▸ Source extract
◆ ◆ ◆ ◆ ◆
Orange Jordan
- Company type: Limited company
- Industry: Telecommunications
- Founded: 1999
- Headquarters: Amman, Jordan
- Products: Landline, Mobile, Internet
- Revenue: JOD 324.4 Million (2018)
- Operating income: JOD0104 Million (2018)
- Net income: JOD021.3 Million (2018)
- Total assets: JOD 624.3 Million (2018)
- Number of employees: 136,000 (2023)
- Parent: Jordan Telecom Group
- Website: www.orange.jo

= Orange Jordan =

Telecommunication company in Jordan

Orange Jordan (formerly MobileCom) is a Jordanian public mobile telephone network operator, and is the operator of the mobile communications license granted to Jordan Telecom.

The company was first registered on 21 September 1999, with an aim to build a mobile communications network to serve Jordan, and has launched full public service across the Kingdom on 15 September 2000.

The mobile operator was called MobileCom until it was rebranded in 2007.
◆ ◆ ◆ ◆ ◆
▸ Raw data

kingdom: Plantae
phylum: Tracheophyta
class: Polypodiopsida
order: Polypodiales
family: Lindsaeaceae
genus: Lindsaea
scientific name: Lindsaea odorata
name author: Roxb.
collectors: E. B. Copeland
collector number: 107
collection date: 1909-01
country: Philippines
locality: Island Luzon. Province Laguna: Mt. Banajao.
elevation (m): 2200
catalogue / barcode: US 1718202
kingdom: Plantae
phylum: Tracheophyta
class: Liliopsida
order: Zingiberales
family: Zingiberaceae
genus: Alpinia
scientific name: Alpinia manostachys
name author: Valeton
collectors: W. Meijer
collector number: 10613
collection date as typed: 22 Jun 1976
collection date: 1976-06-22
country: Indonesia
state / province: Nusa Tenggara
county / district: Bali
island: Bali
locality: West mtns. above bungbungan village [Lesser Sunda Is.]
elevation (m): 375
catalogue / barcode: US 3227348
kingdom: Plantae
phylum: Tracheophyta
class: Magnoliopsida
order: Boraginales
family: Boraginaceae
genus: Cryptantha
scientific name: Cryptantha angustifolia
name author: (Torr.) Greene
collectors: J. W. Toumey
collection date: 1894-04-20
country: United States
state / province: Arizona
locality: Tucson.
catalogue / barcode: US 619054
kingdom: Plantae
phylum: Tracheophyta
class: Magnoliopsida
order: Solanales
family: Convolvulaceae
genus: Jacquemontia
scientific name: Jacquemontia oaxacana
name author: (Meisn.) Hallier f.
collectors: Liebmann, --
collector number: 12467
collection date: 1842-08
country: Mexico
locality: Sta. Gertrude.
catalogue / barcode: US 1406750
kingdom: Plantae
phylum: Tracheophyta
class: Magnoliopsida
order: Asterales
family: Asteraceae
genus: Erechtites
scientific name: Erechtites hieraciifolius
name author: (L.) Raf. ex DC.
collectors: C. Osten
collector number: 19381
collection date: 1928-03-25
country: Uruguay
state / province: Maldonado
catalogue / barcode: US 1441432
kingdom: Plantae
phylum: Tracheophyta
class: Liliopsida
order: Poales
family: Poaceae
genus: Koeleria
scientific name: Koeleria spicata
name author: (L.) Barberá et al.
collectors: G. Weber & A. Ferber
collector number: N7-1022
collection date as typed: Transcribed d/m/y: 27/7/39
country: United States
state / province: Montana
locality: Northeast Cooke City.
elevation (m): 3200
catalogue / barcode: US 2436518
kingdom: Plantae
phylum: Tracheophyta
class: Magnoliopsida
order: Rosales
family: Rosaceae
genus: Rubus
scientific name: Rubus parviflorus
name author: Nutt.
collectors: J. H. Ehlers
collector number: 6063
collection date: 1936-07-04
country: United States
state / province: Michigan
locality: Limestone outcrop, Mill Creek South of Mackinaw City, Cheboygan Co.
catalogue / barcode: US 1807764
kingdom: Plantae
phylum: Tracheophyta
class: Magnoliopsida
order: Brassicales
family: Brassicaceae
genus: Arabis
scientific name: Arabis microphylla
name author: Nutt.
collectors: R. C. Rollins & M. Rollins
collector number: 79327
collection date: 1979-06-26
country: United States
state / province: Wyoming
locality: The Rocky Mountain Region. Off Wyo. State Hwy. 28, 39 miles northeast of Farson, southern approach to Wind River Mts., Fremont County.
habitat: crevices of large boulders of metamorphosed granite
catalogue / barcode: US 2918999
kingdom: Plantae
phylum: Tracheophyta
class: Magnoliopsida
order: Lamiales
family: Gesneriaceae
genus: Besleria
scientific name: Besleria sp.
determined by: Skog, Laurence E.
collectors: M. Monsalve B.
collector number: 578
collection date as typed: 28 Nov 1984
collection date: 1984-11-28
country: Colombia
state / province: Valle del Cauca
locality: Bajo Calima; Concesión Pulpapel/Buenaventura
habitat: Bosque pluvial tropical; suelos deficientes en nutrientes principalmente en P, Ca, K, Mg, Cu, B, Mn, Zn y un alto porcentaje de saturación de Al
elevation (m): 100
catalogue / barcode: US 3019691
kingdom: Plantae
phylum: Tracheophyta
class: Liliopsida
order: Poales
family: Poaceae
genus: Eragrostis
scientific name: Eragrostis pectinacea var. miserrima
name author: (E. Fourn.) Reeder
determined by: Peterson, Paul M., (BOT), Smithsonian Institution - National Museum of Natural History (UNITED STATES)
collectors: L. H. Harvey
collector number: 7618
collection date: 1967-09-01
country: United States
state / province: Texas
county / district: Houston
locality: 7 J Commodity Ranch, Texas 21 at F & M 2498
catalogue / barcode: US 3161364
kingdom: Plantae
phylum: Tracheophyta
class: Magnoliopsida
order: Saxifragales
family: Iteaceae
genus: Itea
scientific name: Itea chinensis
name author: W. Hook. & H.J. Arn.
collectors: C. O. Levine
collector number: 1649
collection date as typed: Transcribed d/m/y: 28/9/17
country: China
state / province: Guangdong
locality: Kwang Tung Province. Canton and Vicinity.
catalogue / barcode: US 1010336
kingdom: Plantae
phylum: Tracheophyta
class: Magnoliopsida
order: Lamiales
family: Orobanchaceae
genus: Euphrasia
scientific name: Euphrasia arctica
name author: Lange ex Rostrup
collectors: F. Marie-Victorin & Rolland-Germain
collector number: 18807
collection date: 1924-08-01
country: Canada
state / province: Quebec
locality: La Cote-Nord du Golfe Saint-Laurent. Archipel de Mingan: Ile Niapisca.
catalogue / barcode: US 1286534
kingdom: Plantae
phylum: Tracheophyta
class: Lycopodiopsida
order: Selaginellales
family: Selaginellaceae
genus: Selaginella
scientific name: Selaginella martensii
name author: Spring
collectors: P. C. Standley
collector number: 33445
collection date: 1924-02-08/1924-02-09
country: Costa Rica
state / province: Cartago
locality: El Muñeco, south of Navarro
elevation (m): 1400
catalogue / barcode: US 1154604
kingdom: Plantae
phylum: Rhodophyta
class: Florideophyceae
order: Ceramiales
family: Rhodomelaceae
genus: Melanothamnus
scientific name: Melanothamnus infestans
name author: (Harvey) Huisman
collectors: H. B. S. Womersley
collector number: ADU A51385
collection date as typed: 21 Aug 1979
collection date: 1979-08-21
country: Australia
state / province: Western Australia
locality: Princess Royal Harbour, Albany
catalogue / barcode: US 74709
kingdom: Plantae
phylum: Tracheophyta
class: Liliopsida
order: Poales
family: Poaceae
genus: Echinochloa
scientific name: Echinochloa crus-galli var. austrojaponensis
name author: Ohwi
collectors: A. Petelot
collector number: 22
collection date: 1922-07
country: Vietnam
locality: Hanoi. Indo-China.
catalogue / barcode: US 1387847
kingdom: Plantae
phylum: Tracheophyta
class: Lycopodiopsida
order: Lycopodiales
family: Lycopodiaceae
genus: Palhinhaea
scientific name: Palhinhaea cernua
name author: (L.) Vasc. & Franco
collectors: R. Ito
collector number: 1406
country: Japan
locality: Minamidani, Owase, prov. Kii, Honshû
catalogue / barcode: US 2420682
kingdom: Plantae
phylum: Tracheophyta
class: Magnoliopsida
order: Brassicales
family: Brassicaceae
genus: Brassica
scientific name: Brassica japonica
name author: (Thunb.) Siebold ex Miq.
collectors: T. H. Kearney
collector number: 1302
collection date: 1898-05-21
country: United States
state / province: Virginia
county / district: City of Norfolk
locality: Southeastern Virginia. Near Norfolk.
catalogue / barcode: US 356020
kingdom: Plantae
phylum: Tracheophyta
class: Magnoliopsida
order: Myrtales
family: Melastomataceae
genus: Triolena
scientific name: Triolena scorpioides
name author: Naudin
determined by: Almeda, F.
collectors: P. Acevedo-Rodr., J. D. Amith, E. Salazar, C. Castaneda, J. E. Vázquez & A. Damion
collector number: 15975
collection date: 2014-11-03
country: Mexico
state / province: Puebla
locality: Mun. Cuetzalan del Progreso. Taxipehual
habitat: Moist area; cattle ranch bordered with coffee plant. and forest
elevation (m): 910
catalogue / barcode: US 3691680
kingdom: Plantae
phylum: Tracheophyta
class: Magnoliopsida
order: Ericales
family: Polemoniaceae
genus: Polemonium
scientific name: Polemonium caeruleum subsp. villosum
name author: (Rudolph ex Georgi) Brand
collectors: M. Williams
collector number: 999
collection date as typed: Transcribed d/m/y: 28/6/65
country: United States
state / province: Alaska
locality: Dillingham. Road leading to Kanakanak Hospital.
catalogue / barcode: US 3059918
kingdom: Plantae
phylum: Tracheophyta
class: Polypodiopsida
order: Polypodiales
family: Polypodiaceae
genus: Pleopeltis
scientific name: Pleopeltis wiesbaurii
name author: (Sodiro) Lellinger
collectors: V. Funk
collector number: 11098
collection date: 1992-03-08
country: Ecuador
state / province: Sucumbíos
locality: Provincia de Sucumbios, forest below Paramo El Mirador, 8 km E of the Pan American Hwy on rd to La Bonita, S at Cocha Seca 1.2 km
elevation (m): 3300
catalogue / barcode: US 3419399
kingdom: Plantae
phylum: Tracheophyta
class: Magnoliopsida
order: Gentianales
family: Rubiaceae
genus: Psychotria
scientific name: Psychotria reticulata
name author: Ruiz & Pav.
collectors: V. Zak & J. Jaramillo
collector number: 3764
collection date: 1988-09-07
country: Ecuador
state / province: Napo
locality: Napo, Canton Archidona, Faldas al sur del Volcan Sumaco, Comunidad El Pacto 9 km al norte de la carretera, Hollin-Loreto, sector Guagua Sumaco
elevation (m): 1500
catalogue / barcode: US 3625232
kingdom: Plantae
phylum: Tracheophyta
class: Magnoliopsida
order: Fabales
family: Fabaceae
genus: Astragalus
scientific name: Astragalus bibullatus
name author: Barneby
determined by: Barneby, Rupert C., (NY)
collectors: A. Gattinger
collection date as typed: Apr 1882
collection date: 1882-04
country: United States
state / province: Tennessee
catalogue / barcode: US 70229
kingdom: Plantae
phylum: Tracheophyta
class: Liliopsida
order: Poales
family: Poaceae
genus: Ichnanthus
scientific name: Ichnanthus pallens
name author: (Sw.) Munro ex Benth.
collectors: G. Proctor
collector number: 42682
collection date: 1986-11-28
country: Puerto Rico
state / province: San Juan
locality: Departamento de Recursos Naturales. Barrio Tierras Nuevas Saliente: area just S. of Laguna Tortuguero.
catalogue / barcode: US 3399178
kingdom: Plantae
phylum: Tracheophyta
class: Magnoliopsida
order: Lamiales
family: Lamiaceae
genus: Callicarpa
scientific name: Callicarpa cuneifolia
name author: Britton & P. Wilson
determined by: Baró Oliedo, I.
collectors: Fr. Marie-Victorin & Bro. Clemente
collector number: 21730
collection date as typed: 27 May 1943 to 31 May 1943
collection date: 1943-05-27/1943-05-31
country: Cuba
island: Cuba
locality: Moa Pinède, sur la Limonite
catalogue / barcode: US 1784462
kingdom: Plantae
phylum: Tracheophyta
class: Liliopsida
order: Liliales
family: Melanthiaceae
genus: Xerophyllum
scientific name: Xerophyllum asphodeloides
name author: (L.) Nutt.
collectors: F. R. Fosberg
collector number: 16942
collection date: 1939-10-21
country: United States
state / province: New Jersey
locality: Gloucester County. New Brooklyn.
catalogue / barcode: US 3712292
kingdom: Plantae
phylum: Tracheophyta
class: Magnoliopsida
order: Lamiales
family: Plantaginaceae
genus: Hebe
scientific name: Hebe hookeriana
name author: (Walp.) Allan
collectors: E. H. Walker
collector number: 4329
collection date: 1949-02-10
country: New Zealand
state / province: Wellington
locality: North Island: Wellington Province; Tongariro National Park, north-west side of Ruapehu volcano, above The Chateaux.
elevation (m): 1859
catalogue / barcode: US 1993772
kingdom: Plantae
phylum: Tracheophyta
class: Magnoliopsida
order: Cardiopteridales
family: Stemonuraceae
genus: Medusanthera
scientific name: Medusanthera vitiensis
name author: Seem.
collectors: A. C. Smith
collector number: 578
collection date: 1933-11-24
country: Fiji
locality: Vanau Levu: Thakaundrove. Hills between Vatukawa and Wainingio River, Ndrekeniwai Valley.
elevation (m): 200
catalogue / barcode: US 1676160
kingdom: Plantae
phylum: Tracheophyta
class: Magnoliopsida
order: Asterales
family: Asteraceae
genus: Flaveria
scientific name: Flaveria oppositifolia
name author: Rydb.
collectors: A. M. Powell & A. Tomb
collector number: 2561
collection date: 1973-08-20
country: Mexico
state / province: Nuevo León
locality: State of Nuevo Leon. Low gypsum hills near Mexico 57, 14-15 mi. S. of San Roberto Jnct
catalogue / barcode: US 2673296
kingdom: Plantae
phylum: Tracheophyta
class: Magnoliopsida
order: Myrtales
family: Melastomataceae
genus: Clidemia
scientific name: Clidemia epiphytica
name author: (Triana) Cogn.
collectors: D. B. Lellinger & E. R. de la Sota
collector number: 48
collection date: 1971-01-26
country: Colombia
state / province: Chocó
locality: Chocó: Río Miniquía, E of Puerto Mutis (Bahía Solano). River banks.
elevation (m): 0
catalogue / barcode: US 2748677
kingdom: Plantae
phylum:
◆ ◆ ◆ ◆ ◆
▸ Using the information
**1.** Can you rewrite the stretch of the Orange Jordan text from "- Operating income: JOD0104" through "to Jordan Telecom.", changing "MobileCom" to "Mobilecom"?
**2.** Could you go on with the article about Orange Jordan, picking up right after its last sentence?

▸ Answers to each task
**1.**
- Operating income: JOD0104 Million (2018)
- Net income: JOD021.3 Million (2018)
- Total assets: JOD 624.3 Million (2018)
- Number of employees: 136,000 (2023)
- Parent: Jordan Telecom Group
- Website: www.orange.jo

= Orange Jordan =

Telecommunication company in Jordan

Orange Jordan (formerly Mobilecom) is a Jordanian public mobile telephone network operator, and is the operator of the mobile communications license granted to Jordan Telecom.

**2.**
==History==
Upon privatization on 23 January 2000, Jordan Telecom Group was 60% owned by Jordan's government. The remaining 40% of the group's shares were owned by JITCO Investment Group, a holding company consisting of France Télécom (88%) and the Arab Bank (12%).

==Mobile==
On 30 March 2010, Orange Jordan launched its 3G network – The first 3G network in Jordan. The W-CDMA network was rolled out in three phases, according to Orange Jordan's Ex-CEO Nayla Khawam. Under the first phase roll out included west Amman, Irbid and Zarqa, while in April coverage was expanded to cover the entire capital and Aqaba. By summer 2010 network coverage included most urban locations, delivering services to approximately 70% of populated areas, equivalent to around two million people.

==Fixed broadband==
In 2009, Orange Jordan offered higher ADSL speeds to its Jordanian customers reaching 4Mbps and 8Mbps. In line with Orange Jordan's strategy to make 2011 the "Year of Broadband," the company unveiled in February 2011 its new ADSL2+ and 3G+ package, offering unprecedented broadband speeds of up to 24Mbps and 21Mbps respectively. The company later expended its "home internet" offering with fiber and 5G.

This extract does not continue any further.